Judge Tells Agencies to Speed Up Release of Young Immigrants

Children detained at a migrant processing center in McAllen, Texas, on July 13, 2019. Photo courtesy of the office of U.S. Rep. Doris Matsui

Move aims to protect unaccompanied youths from spreading coronavirus

Amid the coronavirus pandemic, the U.S. government has violated its legal obligation to speedily release unaccompanied immigrant children from federal custody and reunify them with relatives or other suitable guardians, a district judge in California ruled late Friday. 

Advocates hailed the ruling to free the children from the contagion hazards of group facilities, which one medical professional described as leaving them in a burning house.

U.S. District Judge Dolly Gee issued the order requiring Immigration and Customs Enforcement and the Office of Refugee Resettlement to “make every effort to promptly and safely release” immigrant minors. 
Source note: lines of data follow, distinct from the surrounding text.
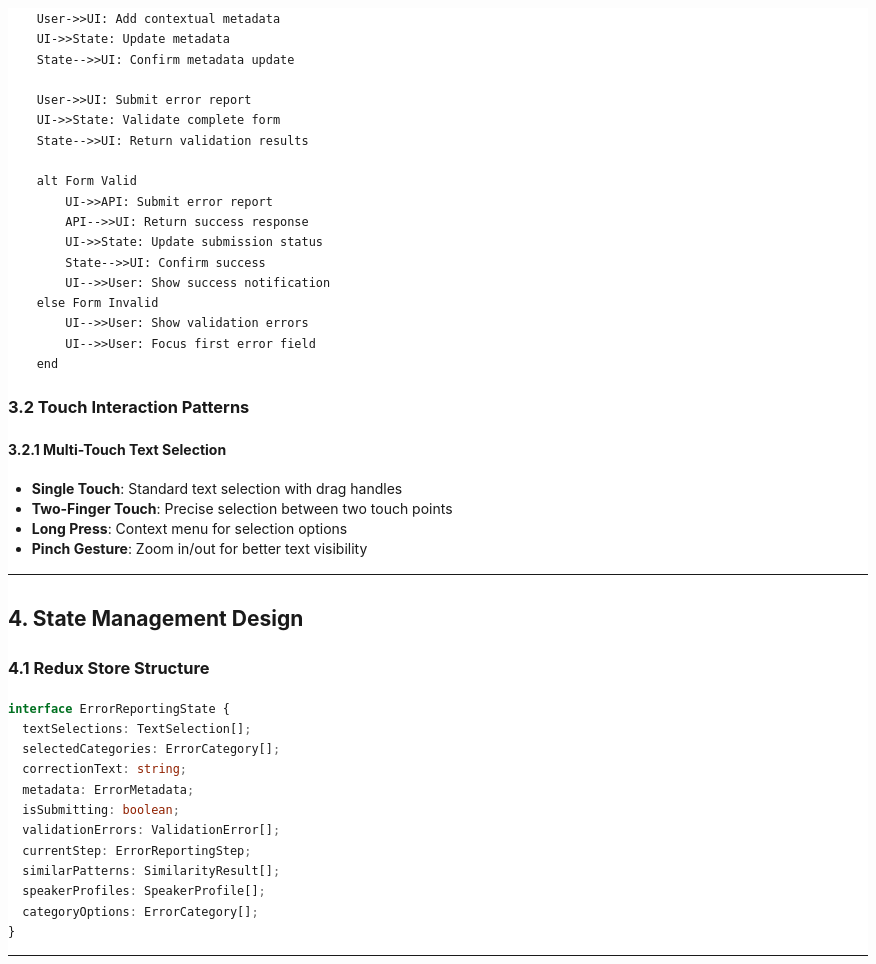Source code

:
 ```mermaid
    User->>UI: Add contextual metadata
    UI->>State: Update metadata
    State-->>UI: Confirm metadata update

    User->>UI: Submit error report
    UI->>State: Validate complete form
    State-->>UI: Return validation results

    alt Form Valid
        UI->>API: Submit error report
        API-->>UI: Return success response
        UI->>State: Update submission status
        State-->>UI: Confirm success
        UI-->>User: Show success notification
    else Form Invalid
        UI-->>User: Show validation errors
        UI-->>User: Focus first error field
    end
```

### 3.2 Touch Interaction Patterns

#### 3.2.1 Multi-Touch Text Selection
- **Single Touch**: Standard text selection with drag handles
- **Two-Finger Touch**: Precise selection between two touch points
- **Long Press**: Context menu for selection options
- **Pinch Gesture**: Zoom in/out for better text visibility

---

## 4. State Management Design

### 4.1 Redux Store Structure

```typescript
interface ErrorReportingState {
  textSelections: TextSelection[];
  selectedCategories: ErrorCategory[];
  correctionText: string;
  metadata: ErrorMetadata;
  isSubmitting: boolean;
  validationErrors: ValidationError[];
  currentStep: ErrorReportingStep;
  similarPatterns: SimilarityResult[];
  speakerProfiles: SpeakerProfile[];
  categoryOptions: ErrorCategory[];
}
```

---
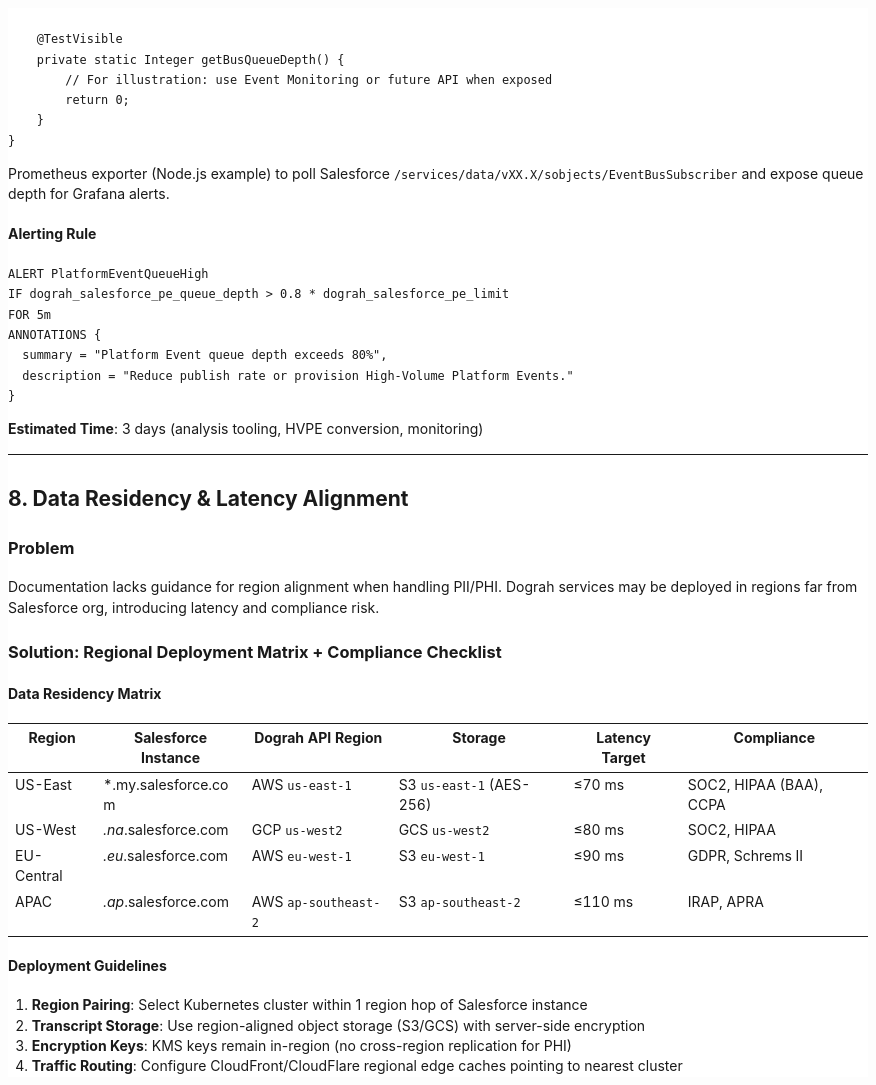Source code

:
 ```apex

    @TestVisible
    private static Integer getBusQueueDepth() {
        // For illustration: use Event Monitoring or future API when exposed
        return 0;
    }
}
```

Prometheus exporter (Node.js example) to poll Salesforce `/services/data/vXX.X/sobjects/EventBusSubscriber` and expose queue depth for Grafana alerts.

#### Alerting Rule

```
ALERT PlatformEventQueueHigh
IF dograh_salesforce_pe_queue_depth > 0.8 * dograh_salesforce_pe_limit
FOR 5m
ANNOTATIONS {
  summary = "Platform Event queue depth exceeds 80%",
  description = "Reduce publish rate or provision High-Volume Platform Events."
}
```

**Estimated Time**: 3 days (analysis tooling, HVPE conversion, monitoring)

---

## 8. Data Residency & Latency Alignment

### Problem
Documentation lacks guidance for region alignment when handling PII/PHI. Dograh services may be deployed in regions far from Salesforce org, introducing latency and compliance risk.

### Solution: Regional Deployment Matrix + Compliance Checklist

#### Data Residency Matrix

| Region | Salesforce Instance | Dograh API Region | Storage | Latency Target | Compliance |
|--------|---------------------|-------------------|---------|----------------|------------|
| US-East | *.my.salesforce.com | AWS `us-east-1` | S3 `us-east-1` (AES-256) | ≤70 ms | SOC2, HIPAA (BAA), CCPA |
| US-West | *.na*.salesforce.com | GCP `us-west2` | GCS `us-west2` | ≤80 ms | SOC2, HIPAA |
| EU-Central | *.eu*.salesforce.com | AWS `eu-west-1` | S3 `eu-west-1` | ≤90 ms | GDPR, Schrems II |
| APAC | *.ap*.salesforce.com | AWS `ap-southeast-2` | S3 `ap-southeast-2` | ≤110 ms | IRAP, APRA |

#### Deployment Guidelines

1. **Region Pairing**: Select Kubernetes cluster within 1 region hop of Salesforce instance
2. **Transcript Storage**: Use region-aligned object storage (S3/GCS) with server-side encryption
3. **Encryption Keys**: KMS keys remain in-region (no cross-region replication for PHI)
4. **Traffic Routing**: Configure CloudFront/CloudFlare regional edge caches pointing to nearest cluster
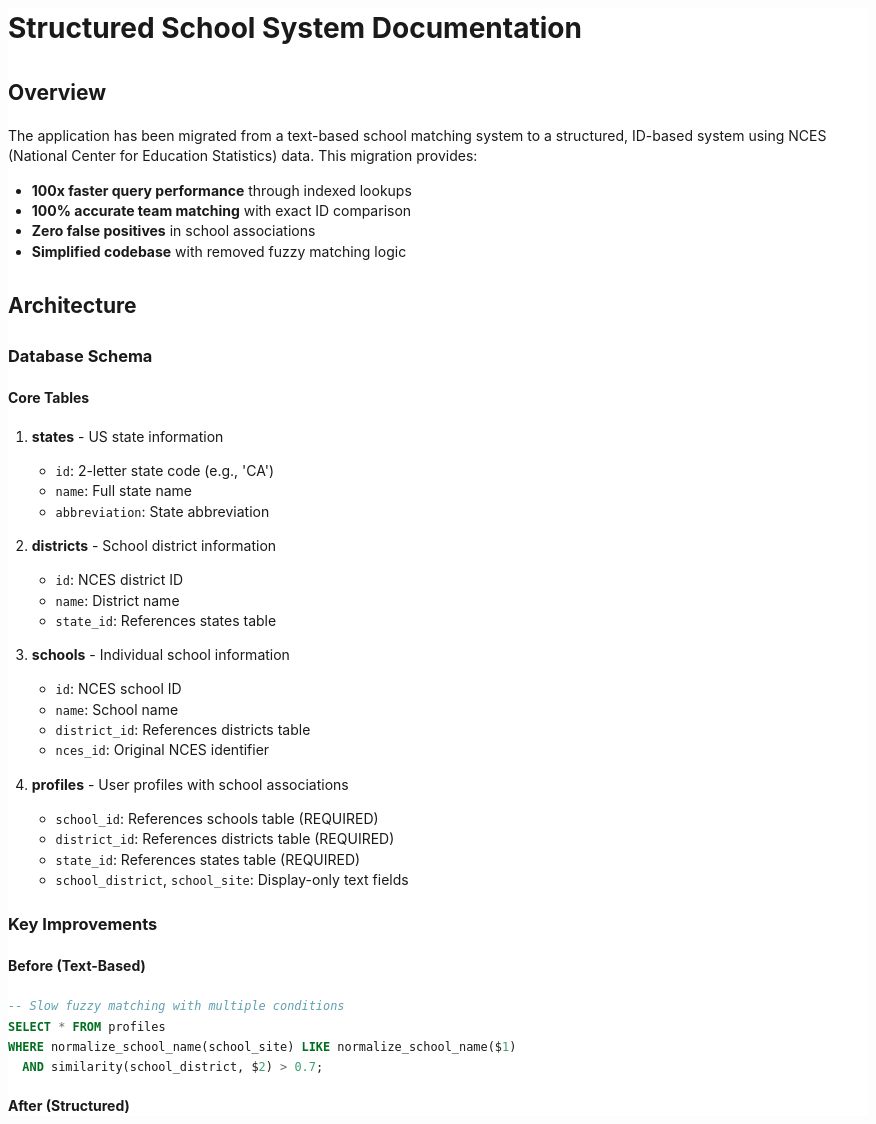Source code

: # Structured School System Documentation

## Overview

The application has been migrated from a text-based school matching system to a structured, ID-based system using NCES (National Center for Education Statistics) data. This migration provides:

- **100x faster query performance** through indexed lookups
- **100% accurate team matching** with exact ID comparison
- **Zero false positives** in school associations
- **Simplified codebase** with removed fuzzy matching logic

## Architecture

### Database Schema

#### Core Tables

1. **states** - US state information
   - `id`: 2-letter state code (e.g., 'CA')
   - `name`: Full state name
   - `abbreviation`: State abbreviation

2. **districts** - School district information
   - `id`: NCES district ID
   - `name`: District name
   - `state_id`: References states table

3. **schools** - Individual school information
   - `id`: NCES school ID
   - `name`: School name
   - `district_id`: References districts table
   - `nces_id`: Original NCES identifier

4. **profiles** - User profiles with school associations
   - `school_id`: References schools table (REQUIRED)
   - `district_id`: References districts table (REQUIRED)
   - `state_id`: References states table (REQUIRED)
   - `school_district`, `school_site`: Display-only text fields

### Key Improvements

#### Before (Text-Based)

```sql
-- Slow fuzzy matching with multiple conditions
SELECT * FROM profiles
WHERE normalize_school_name(school_site) LIKE normalize_school_name($1)
  AND similarity(school_district, $2) > 0.7;
```

#### After (Structured)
“Under the current extraordinary circumstances in the midst of a pandemic, ORR’s obligation to release minors without unnecessary delay requires moving with greater speed to remove minors from congregate environments where a suitable custodian exists,” the court ruled.
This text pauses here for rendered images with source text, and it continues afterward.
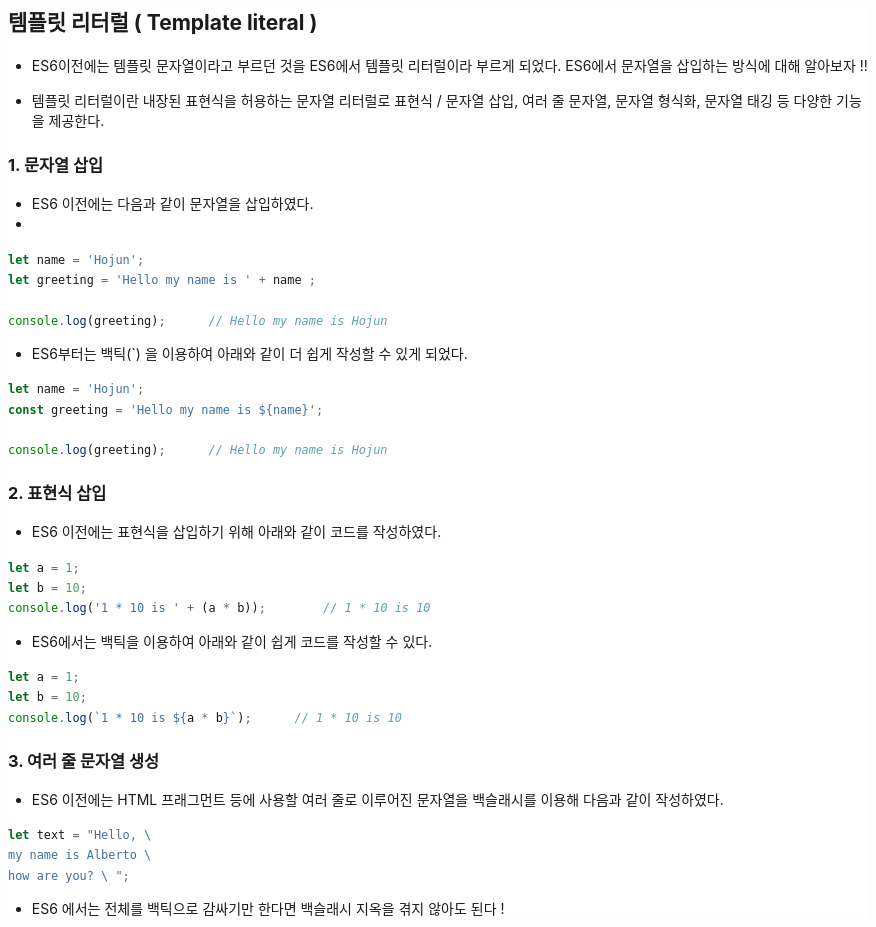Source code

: 
## 템플릿 리터럴 ( Template literal )

- ES6이전에는 템플릿 문자열이라고 부르던 것을 ES6에서 템플릿 리터럴이라 부르게 되었다. ES6에서 문자열을 삽입하는 방식에 대해 알아보자 !!
    
- 템플릿 리터럴이란 내장된 표현식을 허용하는 문자열 리터럴로 표현식 / 문자열 삽입, 여러 줄 문자열, 문자열 형식화, 문자열 태깅 등 다양한 기능을 제공한다.
    

### 1. 문자열 삽입

- ES6 이전에는 다음과 같이 문자열을 삽입하였다.
- 
```js
let name = 'Hojun';
let greeting = 'Hello my name is ' + name ;

console.log(greeting);		// Hello my name is Hojun
```

- ES6부터는 백틱(`) 을 이용하여 아래와 같이 더 쉽게 작성할 수 있게 되었다.

```js
let name = 'Hojun';
const greeting = 'Hello my name is ${name}';

console.log(greeting);		// Hello my name is Hojun
```

### 2. 표현식 삽입

- ES6 이전에는 표현식을 삽입하기 위해 아래와 같이 코드를 작성하였다.

```js
let a = 1;
let b = 10;
console.log('1 * 10 is ' + (a * b));		// 1 * 10 is 10
```

- ES6에서는 백틱을 이용하여 아래와 같이 쉽게 코드를 작성할 수 있다.

```js
let a = 1;
let b = 10;
console.log(`1 * 10 is ${a * b}`);		// 1 * 10 is 10
```

### 3. 여러 줄 문자열 생성

- ES6 이전에는 HTML 프래그먼트 등에 사용할 여러 줄로 이루어진 문자열을 백슬래시를 이용해 다음과 같이 작성하였다.

```js
let text = "Hello, \
my name is Alberto \
how are you? \ ";
```

- ES6 에서는 전체를 백틱으로 감싸기만 한다면 백슬래시 지옥을 겪지 않아도 된다 !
In New York, at least six youth in ORR facilities have tested positive for coronavirus, ProPublica reported earlier this month. But in other congregate facilities, the investigative news outlet found the number is much higher: At least 42 children in centers run by the Heartland Alliance have tested positive for COVID-19, primarily at a single facility in Chicago.

Friday’s ruling is a response to a motion to enforce the longstanding Flores Settlement Agreement, a 1997 agreement governing the circumstances under which immigrant minors can be detained. The motion was filed last month by the Oakland, Calif.-based National Center for Youth Law, the Center for Human Rights and Constitutional Law and the UC Davis Immigration Law Clinic.

In Friday’s ruling, the federal court states that the agencies must also release minors who have a pending asylum case or an order of removal. Gee noted that appeals of such orders can take months to decide and cited six children who have been detained in New York for at least 68 days while appealing an order of removal, according to the declaration of an attorney with the nonprofit legal firm, Kids in Need of Defense.

The ruling also orders the refugee resettlement agency to release minors to relatives or others whose background investigation show no red flags without waiting for fingerprinting to be complete, given that the offices where they would get their fingerprints have closed to prevent the spread of coronavirus. The federal Children’s Bureau, which oversees nonmigrant children in foster care, recently approved a similar change, allowing fingerprinting to be completed at a later date.

The court reiterated the importance of quickly releasing minors from congregate facilities by quoting the testimony of Dr. Julie DeAun Graves: “Postponing the release of children in facilities with known COVID-19 exposure is like leaving them in a burning house rather than going in to rescue them and take them to safety.”